Asset Allocation Weekly (March 5, 2021)

by Asset Allocation Committee | PDF

In our 2021 Outlook, we had a forecast for the S&P 500 of 3918/4050.  Since the index is close to that level, we have received questions about whether we are expecting little upside from here or if we intend to calibrate our expectations.  This week’s Asset Allocation Weekly is a preliminary look at what we intend as an update of our forecast.

Optimism surrounding economic growth in 2021 is rising rapidly.  A number of private economists have dramatically upgraded their forecasts.  The Atlanta FRB’s GDPNow forecast for Q1 is estimating real GDP at 9.5%.  We do expect that growth estimate to decline from these levels (e.g., rising consumption will lift imports, which are a drag on GDP), but a reading above 5% is clearly possible.  There are two factors driving optimism; the first is that the virus appears to be coming under control.  The combination of widespread infections and increasing vaccinations means the U.S. is probably achieving some degree of herd immunity.  Although caution won’t be necessarily thrown to the winds, a steady relaxation of restrictions will boost services consumption.  Second, fiscal spending will tend to boost the economy.

This optimism could be misplaced.  The virus could mutate into a form that renders current vaccines less effective.  Even after the risk of infection has been reduced, it still may take some time for fear to be reduced.  It should also be noted that much of the fiscal spending is direct transfers to households instead of the government purchasing goods and services.  Although this aid may be spent, we would not be shocked to see some of these funds used for debt reduction or saving.  After all, inflation has been low, households are still over leveraged, and many households are in arrears over rent or mortgage payments.  It isn’t certain that this optimism is appropriate, but for now, the financial markets are leaning in that direction.  So, what do we know so far?

We are seeing a drift away from sectors that benefited from the pandemic to those who will do better in recovery.  The easiest way to see this is by comparing the S&P 500 to its equal-weighted compatriot.

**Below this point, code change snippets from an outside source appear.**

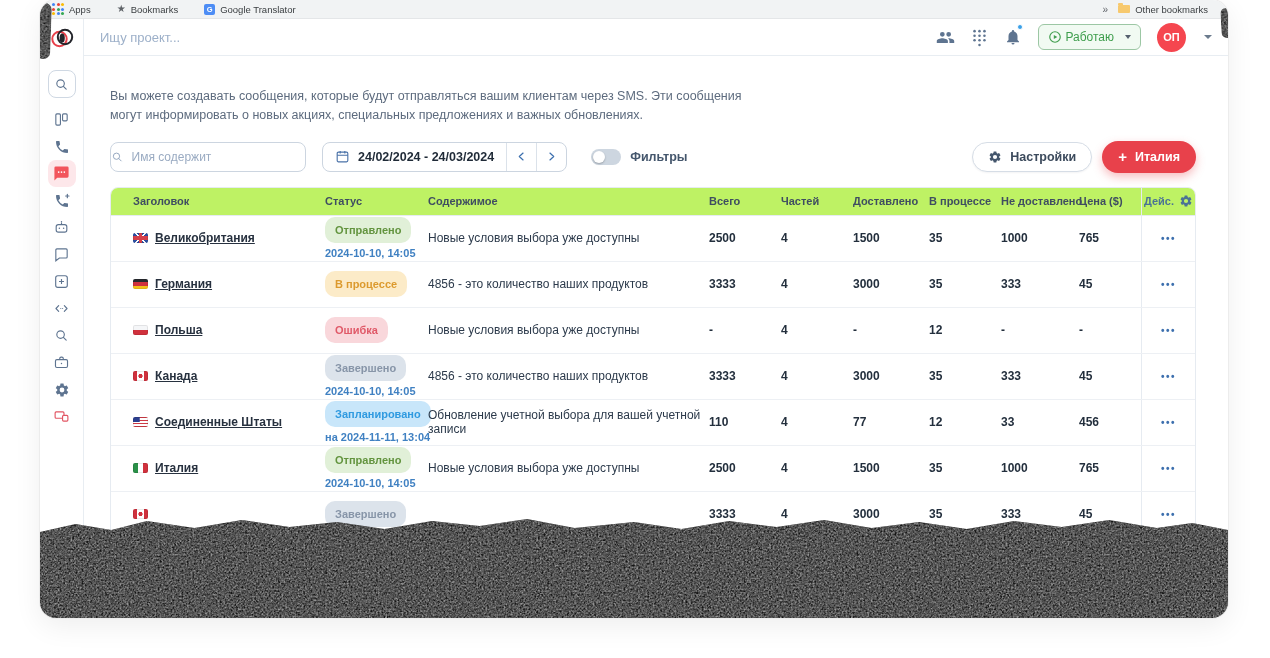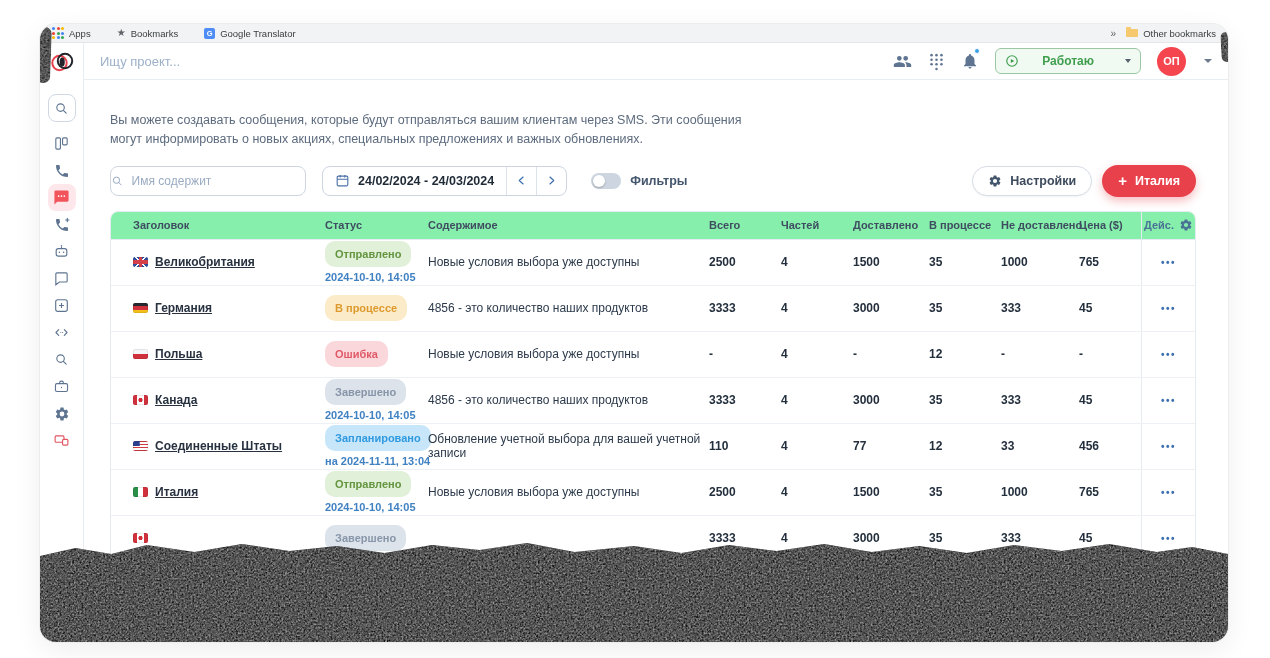--- a/index.html
+++ b/index.html
@@ -1,18 +1,18 @@
 <!DOCTYPE html>
 <html><head>
 <meta charset="utf-8">
 <style>
   *{box-sizing:border-box;margin:0;padding:0}
   html,body{width:1270px;height:658px;background:#fff;overflow:hidden;
     font-family:"Liberation Sans","DejaVu Sans",sans-serif;}
-  .window{position:absolute;left:40px;top:24px;width:1188px;height:618px;border-radius:16px;
+  .window{position:absolute;left:40px;top:0;width:1188px;height:618px;border-radius:16px;
     overflow:hidden;background:#fff;box-shadow:0 0 0 1px #ececec,0 8px 28px rgba(0,0,0,.07)}
   
   .bmbar{height:19px;background:#f1f3f4;display:flex;align-items:center;padding:0 12px;
     font-size:9.5px;color:#3c4043;border-bottom:1px solid #e4e6e8}
   .bm-item{display:flex;align-items:center;gap:5px;margin-right:26px;cursor:pointer;white-space:nowrap}
   .bm-right{margin-left:auto;display:flex;align-items:center;gap:10px}
   .apps-grid{display:grid;grid-template-columns:repeat(3,3px);grid-gap:1.5px}
   .apps-grid i{width:3px;height:3px;border-radius:50%}
   .bm-star{color:#5f6368;font-size:10px;line-height:1}
   .gt-icon{width:11px;height:11px;background:#4d8df5;border-radius:2px;color:#fff;font-size:7.5px;
@@ -33,22 +33,22 @@
   .side-logo-box{width:30px;height:30px;border:1px solid #cfd8e3;border-radius:9px;margin-bottom:10px;
     display:flex;align-items:center;justify-content:center}
   .rightcol{flex:1;display:flex;flex-direction:column;min-width:0}
   
   .topbar{height:37px;border-bottom:1px solid #e8edf2;display:flex;align-items:center;padding:0 16px 0 16px}
   .proj-search{flex:1;border:none;outline:none;font-size:13px;color:#33445c;background:transparent}
   .proj-search::placeholder{color:#9db0c9}
   .top-icons{display:flex;align-items:center;gap:16px;color:#5e7490}
   .bell-wrap{position:relative}
   .bell-dot{position:absolute;right:-1px;top:0;width:6px;height:6px;border-radius:50%;background:#3aa0e8;border:1px solid #fff}
-  .status-btn{display:flex;align-items:center;gap:23px;height:26px;padding:0 9px;border:1px solid #9cc7a4;
-    background:#f1faf2;border-radius:6px;color:#3f9e4d;font-size:12px;font-weight:bold;cursor:pointer}
+  .status-btn{display:flex;align-items:center;gap:3px;height:26px;padding:0 9px;border:1px solid #9cc7a4;
+    background:#f1faf2;border-radius:6px;color:#3f9e4d;font-size:12px;font-weight:normal;cursor:pointer}
   .status-caret{width:0;height:0;border-left:3.5px solid transparent;border-right:3.5px solid transparent;
     border-top:4px solid #55606e;margin-left:8px}
   .avatar{width:29px;height:29px;border-radius:50%;background:#f5464f;color:#fff;font-size:11px;font-weight:bold;
     display:flex;align-items:center;justify-content:center;cursor:pointer}
   .av-caret{width:0;height:0;border-left:4px solid transparent;border-right:4px solid transparent;
     border-top:4.5px solid #6b7b8d;margin-left:2px;cursor:pointer}
   
   .content{flex:1;padding:22px 32px 0 26px;min-width:0}
   .page-title{font-size:27px;font-weight:600;color:#1f2a37}
   .page-desc{margin-top:9px;font-size:12.5px;color:#5d6b7e;line-height:1.55;max-width:645px}
@@ -69,21 +69,21 @@
   .settings-btn{height:30px;padding:0 15px;border:1px solid #d6dde6;border-radius:16px;background:#fff;display:flex;
     gap:8px;align-items:center;font-size:12.5px;font-weight:bold;color:#3c4a5c;cursor:pointer;
     box-shadow:0 1px 2px rgba(16,24,40,.05)}
   .create-btn{margin-left:10px;height:32px;padding:0 16px;border:none;background:#e8414b;color:#fff;border-radius:17px;
     display:flex;align-items:center;gap:8px;font-size:12.5px;font-weight:bold;cursor:pointer;
     box-shadow:0 4px 10px rgba(232,65,75,.35)}
   .plus-glyph{font-size:15px;font-weight:bold;line-height:1}
   
   .tbl{margin-top:14px;width:1086px;border:1px solid #e6ebf1;border-radius:8px 8px 0 0;background:#fff;overflow:hidden}
   .thead,.trow{display:grid;grid-template-columns:214px 103px 281px 72px 72px 76px 72px 78px 62px 54px}
-  .thead{background:#86efac;height:28px;align-items:center;border-bottom:1px solid #e6ebf1}
+  .thead{background:#bef264;height:28px;align-items:center;border-bottom:1px solid #e6ebf1}
   .th{font-size:11px;font-weight:bold;color:#3f4d61;white-space:nowrap}
   .th:first-child{padding-left:22px}
   .th-act{display:flex;align-items:center;justify-content:center;gap:5px;height:100%;border-left:1px solid #e6ebf1;color:#4a7295}
   .trow{min-height:46px;align-items:center;border-bottom:1px solid #edf0f4;background:#fff}
   .td{font-size:12px;color:#2c3a4b}
   .c-title{padding-left:22px;display:flex;align-items:center;gap:7px}
   .row-link{font-size:12px;font-weight:bold;color:#27313f;text-decoration:underline;cursor:pointer}
   .c-status{display:flex;flex-direction:column;align-items:flex-start;justify-content:center;gap:4px}
   .badge{display:inline-block;padding:7px 10px;border-radius:10px;font-size:11px;font-weight:600;white-space:nowrap}
   .b-sent{background:#e1f0d8;color:#63943f}
@@ -173,21 +173,21 @@
     <div class="bm-item">
       <span class="bm-star">★</span>
       <span>Bookmarks</span>
     </div>
     <div class="bm-item">
       <span class="gt-icon">G</span>
       <span>Google Translator</span>
     </div>
     <div class="bm-right">
       <span class="bm-chev">»</span>
-      <div class="bm-item" style="margin-right:0">
+      <div class="bm-item" style="margin-right:8px">
         <span class="folder"></span>
         <span>Other bookmarks</span>
       </div>
     </div>
   </div>
 
   <div class="app">
 
     <nav class="side">
       <div class="side-logo">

In the long run, the equal-weighted index outperforms the capitalization-weighted index.  For example, from 1990 through 2020, the former rose at a compound annual growth rate of 14.3%.  Over the same time frame, the latter rose 12.5%.  However, there are occasions when the capitalization-weighted index outperforms.  For example, during the tech bubble, it did better than the equal-weighted index.  It also outperformed during the pandemic.  As the above chart shows, as equities fell due to the pandemic shutdown, the capitalization-weighted index did better.  The difference line on the lower part of the graph, which represents the spread between the capitalization-weighted index and the equal-weighted index, widened in favor of the former.  We have put two boxes on the chart.  The first, which shows the late second quarter, shows the spread narrowing as the economy recovered.  The second box is the period after the election.  After the election, optimism over additional fiscal stimulus rose.  In general, what we are seeing is that the equal-weighted index tends to perform better in the currency cycle when economic expectations improve.

Commodity prices are rising.  The five-year change in the CRB index is rising rapidly.

The yield curve is steepening.

This chart shows the spread between the 10-year T-note and fed funds.  Inversions (a reading less than zero) is a consistent indicator of recession.  As this curve steepens, note that in the last four business cycles, the spread exceeded 200 bps.  If this were to occur again, the 10-year T-note yield would exceed 2.00%.

So, what does this all mean?  First, we might be in a situation where the S&P 500 doesn’t move much higher from here but sectors and areas of the market that have lagged show improvement.  Investing performance may be less about owning an index than focusing on other areas of the market.  Second, areas outside of stocks are poised to do well―commodities, for example.  Third, the risk to equities probably comes from rising interest rates.  At the same time, not all parts of the equity market struggle with higher rates, and these areas should show promise.